**Data section:**
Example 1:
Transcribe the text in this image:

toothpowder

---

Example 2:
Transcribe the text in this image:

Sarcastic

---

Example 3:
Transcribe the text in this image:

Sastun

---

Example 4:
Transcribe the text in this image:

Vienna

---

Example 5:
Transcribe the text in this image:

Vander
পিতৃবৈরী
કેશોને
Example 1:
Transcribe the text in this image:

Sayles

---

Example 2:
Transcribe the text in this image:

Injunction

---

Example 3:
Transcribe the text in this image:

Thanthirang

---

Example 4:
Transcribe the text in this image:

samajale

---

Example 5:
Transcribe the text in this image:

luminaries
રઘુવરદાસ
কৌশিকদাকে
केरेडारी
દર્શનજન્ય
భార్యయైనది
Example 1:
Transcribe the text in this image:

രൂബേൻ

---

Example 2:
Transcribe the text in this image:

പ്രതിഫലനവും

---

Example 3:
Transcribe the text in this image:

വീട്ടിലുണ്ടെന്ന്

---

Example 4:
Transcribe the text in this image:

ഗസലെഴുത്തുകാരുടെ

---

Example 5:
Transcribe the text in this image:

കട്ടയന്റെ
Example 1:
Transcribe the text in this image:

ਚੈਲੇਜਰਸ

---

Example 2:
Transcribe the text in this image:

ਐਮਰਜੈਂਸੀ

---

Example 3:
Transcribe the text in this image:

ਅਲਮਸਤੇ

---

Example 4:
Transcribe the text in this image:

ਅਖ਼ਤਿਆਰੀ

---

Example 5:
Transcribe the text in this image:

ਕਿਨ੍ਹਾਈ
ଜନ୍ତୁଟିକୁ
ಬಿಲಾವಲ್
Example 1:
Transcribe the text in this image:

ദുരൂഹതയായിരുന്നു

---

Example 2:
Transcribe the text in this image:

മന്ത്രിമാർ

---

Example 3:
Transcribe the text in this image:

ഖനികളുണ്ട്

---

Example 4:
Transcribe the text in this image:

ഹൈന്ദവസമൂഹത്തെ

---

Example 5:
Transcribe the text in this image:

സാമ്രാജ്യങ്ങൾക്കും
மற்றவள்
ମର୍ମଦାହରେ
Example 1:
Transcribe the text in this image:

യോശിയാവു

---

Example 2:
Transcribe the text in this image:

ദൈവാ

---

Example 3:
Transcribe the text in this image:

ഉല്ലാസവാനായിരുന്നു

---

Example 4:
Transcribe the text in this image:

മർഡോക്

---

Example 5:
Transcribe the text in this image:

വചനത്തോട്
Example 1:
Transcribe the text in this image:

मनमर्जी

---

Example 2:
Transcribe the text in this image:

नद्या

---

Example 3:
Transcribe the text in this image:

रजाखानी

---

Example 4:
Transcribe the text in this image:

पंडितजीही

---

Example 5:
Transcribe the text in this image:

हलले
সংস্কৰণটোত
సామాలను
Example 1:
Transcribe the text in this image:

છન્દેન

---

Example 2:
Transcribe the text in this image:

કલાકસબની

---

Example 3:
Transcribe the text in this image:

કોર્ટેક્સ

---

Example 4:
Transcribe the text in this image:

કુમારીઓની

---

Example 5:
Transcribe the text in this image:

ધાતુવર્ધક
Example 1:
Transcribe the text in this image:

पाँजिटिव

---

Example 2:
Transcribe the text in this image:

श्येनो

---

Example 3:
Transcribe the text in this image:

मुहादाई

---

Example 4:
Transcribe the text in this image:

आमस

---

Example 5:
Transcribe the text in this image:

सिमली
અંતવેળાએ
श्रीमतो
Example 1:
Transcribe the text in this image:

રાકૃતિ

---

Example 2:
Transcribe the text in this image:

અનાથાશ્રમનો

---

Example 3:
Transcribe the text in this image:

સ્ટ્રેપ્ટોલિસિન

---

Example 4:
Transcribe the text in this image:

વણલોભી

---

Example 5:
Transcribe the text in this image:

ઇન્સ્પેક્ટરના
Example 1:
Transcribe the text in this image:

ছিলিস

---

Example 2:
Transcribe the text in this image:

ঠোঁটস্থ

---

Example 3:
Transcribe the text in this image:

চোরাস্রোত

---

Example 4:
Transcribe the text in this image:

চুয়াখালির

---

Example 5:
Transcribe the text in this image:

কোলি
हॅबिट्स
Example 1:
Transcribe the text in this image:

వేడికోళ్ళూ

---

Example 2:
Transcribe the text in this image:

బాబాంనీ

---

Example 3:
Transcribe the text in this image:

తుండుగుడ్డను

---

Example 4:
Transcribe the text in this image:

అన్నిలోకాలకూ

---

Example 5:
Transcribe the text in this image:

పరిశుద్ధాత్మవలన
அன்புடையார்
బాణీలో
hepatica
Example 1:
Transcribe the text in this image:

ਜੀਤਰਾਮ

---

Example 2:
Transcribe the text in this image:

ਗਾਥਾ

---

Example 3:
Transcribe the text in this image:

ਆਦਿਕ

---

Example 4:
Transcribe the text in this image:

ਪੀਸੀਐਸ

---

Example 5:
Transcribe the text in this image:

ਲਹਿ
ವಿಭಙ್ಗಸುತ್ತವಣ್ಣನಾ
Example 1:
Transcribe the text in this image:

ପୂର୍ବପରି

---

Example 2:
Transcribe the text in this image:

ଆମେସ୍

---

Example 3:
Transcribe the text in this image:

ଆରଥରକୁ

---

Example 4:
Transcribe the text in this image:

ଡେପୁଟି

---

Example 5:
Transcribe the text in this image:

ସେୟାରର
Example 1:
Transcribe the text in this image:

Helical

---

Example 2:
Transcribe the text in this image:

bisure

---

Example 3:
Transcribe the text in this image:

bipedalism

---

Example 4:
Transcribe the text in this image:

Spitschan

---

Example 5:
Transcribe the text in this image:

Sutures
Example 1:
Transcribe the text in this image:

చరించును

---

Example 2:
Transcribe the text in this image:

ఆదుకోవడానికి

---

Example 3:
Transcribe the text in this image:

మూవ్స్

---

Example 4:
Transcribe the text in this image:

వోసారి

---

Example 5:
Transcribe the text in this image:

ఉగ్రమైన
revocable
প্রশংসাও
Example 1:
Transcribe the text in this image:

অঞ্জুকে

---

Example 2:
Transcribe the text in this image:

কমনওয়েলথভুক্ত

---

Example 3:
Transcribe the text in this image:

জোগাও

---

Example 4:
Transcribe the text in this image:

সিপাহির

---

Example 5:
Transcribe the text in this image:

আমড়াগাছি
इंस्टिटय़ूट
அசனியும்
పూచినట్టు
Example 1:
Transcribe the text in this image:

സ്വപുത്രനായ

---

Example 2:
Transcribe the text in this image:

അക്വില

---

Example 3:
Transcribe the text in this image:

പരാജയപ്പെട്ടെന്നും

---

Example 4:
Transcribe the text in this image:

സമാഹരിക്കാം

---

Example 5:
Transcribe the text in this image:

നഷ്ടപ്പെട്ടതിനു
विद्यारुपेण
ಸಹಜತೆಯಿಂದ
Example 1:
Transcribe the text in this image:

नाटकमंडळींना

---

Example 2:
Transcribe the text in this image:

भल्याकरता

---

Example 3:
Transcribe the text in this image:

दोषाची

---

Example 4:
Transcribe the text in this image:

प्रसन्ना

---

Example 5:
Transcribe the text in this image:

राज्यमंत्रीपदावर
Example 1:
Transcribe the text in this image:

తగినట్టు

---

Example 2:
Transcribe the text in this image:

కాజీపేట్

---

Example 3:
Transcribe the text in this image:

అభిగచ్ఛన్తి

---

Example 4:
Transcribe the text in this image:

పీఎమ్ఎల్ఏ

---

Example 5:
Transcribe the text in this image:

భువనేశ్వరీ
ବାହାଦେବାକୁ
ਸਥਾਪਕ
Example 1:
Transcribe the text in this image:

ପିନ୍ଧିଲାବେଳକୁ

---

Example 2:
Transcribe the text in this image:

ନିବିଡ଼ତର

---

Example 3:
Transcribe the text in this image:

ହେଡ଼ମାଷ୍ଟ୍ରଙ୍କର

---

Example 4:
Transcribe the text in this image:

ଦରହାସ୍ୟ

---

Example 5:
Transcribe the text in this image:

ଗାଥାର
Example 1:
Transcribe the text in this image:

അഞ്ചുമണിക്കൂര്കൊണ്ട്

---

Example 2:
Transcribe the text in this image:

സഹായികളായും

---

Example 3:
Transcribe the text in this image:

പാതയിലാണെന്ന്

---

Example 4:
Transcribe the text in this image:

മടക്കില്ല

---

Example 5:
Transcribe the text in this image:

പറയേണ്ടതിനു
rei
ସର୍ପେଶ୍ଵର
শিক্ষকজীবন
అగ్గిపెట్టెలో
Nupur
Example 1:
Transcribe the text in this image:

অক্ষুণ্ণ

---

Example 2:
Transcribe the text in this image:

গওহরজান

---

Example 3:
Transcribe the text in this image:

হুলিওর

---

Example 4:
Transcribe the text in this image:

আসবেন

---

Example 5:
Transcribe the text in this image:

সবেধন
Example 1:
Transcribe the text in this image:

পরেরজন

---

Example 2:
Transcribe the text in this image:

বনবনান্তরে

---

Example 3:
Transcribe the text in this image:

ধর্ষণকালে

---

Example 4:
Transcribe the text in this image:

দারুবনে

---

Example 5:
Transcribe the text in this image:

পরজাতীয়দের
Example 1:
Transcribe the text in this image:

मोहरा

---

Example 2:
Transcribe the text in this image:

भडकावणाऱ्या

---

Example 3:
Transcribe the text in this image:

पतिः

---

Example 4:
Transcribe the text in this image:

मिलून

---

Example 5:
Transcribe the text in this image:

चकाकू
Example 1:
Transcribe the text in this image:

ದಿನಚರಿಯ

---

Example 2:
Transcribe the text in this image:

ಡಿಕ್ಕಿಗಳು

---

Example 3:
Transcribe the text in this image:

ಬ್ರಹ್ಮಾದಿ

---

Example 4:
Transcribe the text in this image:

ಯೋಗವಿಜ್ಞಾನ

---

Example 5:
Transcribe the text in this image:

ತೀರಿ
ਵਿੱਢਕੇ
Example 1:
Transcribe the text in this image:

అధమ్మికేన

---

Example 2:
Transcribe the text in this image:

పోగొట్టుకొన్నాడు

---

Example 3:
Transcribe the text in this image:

**Stated exercise:** Reproduce the material above verbatim, from its first line through the line containing "Thanthirang", with both ends included.

**Response to the task:**
Example 1:
Transcribe the text in this image:

toothpowder

---

Example 2:
Transcribe the text in this image:

Sarcastic

---

Example 3:
Transcribe the text in this image:

Sastun

---

Example 4:
Transcribe the text in this image:

Vienna

---

Example 5:
Transcribe the text in this image:

Vander
পিতৃবৈরী
કેશોને
Example 1:
Transcribe the text in this image:

Sayles

---

Example 2:
Transcribe the text in this image:

Injunction

---

Example 3:
Transcribe the text in this image:

Thanthirang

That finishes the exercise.